Jorgensen-Earp helped quell that despair. He met with Elder’s parents and explained options for paying education expenses. They formulated a plan that would allow their daughter to attend the University of Virginia without imperiling family finances. Elder, whose younger sister is now enrolled at Virginia, graduated with total student loan debt of $13,000.

Having received so much help from her mentor, Elder wanted to pass it on. That’s how she ended up back in Bassett, preparing to have that “hard conversation” with a student who lacked the grades to attend a four-year college straight out of high school. Elder, who has been trained to help students find colleges that are good fits — academically and socially — told the young man about a guaranteed transfer program that would assure him admission to his college of choice if he attended a community college for two years and posted a 2.8 grade point average. “He was fine with that,” Elder says. “That experience gave me the confidence to talk to more students.”

At other times, she tells students to aim higher. Austin Wright, a fourth-generation south Virginian, had decided to go to a community college close to home, even though his GPA and test scores were excellent. “Around here, leaving your parents is a big deal,” says Elder, who encouraged Wright to broaden his college choices. “She pushed a little bit,” admits Wright, who applied to Radford University, 90 minutes northwest of Bassett, and East Tennessee State, three hours west. “Whatever I needed to know, she was there to help.”

Elder makes presentations to groups of students and counsels them individually. She attends after-school sports events because advisers are most effective when they are “completely integrated into the community,” Hurd says.
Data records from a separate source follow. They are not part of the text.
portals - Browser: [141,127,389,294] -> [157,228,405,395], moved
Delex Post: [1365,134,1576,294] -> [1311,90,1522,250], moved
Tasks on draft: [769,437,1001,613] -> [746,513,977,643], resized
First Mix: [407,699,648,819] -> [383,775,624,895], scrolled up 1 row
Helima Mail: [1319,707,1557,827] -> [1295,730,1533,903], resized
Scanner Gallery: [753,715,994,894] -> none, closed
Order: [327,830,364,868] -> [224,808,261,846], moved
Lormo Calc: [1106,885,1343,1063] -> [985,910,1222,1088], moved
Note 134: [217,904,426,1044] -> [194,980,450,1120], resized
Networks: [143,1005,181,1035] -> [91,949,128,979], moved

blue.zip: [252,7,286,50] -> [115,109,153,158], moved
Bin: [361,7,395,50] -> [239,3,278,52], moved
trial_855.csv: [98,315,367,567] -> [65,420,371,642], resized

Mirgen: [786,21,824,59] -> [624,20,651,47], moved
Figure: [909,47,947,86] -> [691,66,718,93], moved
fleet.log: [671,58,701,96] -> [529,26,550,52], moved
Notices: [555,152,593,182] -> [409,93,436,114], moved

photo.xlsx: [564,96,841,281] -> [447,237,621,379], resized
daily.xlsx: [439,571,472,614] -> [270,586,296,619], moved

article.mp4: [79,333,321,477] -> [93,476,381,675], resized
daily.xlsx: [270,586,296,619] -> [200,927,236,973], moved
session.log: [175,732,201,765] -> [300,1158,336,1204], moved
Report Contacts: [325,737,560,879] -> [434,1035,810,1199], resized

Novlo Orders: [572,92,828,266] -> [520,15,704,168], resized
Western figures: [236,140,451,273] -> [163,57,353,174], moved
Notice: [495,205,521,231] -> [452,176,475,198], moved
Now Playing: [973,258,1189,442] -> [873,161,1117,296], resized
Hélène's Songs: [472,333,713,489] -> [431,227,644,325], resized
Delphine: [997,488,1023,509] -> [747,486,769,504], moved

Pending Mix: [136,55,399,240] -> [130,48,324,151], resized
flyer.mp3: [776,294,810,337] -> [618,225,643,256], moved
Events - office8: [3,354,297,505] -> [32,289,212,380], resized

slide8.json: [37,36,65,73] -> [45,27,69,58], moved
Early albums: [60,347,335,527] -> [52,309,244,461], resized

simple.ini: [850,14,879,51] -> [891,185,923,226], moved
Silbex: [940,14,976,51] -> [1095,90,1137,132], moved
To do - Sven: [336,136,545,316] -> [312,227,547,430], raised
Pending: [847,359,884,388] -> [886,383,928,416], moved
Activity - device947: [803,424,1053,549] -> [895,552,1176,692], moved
Elder also helps Bassett’s overworked guidance counselors keep up with a demanding workload. Simply filing paperwork to waive fees for SAT and ACT tests is a challenge when 60 percent of students qualify for free or reduced-price lunches. “It is almost impossible for a school counselor to register that many students alone,” says Shekila Yralux, the senior counselor. “She helps me to offset that. We work really well together as a team.”

CAC’s advisers are having an impact. In Virginia, the “vast majority” of high schools with CAC advisers are sending more kids to college, Pugh says. Between 2008 and 2012, among graduates of those numerous CAC high schools where the college-going rate increased, that rate went up by at least 2 percentage points — and as much as 14 points, Pugh says. In North Carolina, students from CAC high schools had a first-to-second-year persistence rate of 88 percent during the 2012-2013 academic year. Among students from high schools with no CAC adviser, the persistence rate was 82 percent.

In addition to helping underserved high school students to make good college choices, CAC’s other primary mission is to provide advisers “a transformative experience,” Hurd says. A survey of former advisers at Virginia high schools found that 91 percent of them gained skills and competencies that assisted them professionally; 92 percent had their next position, whether employment or graduate school, within three months of completing their two-year advising commitment; and 88 percent were satisfied or very satisfied with their next career step. “They’re not the same people after two years,” Hurd says. “It’s awesome to watch how much they grow.”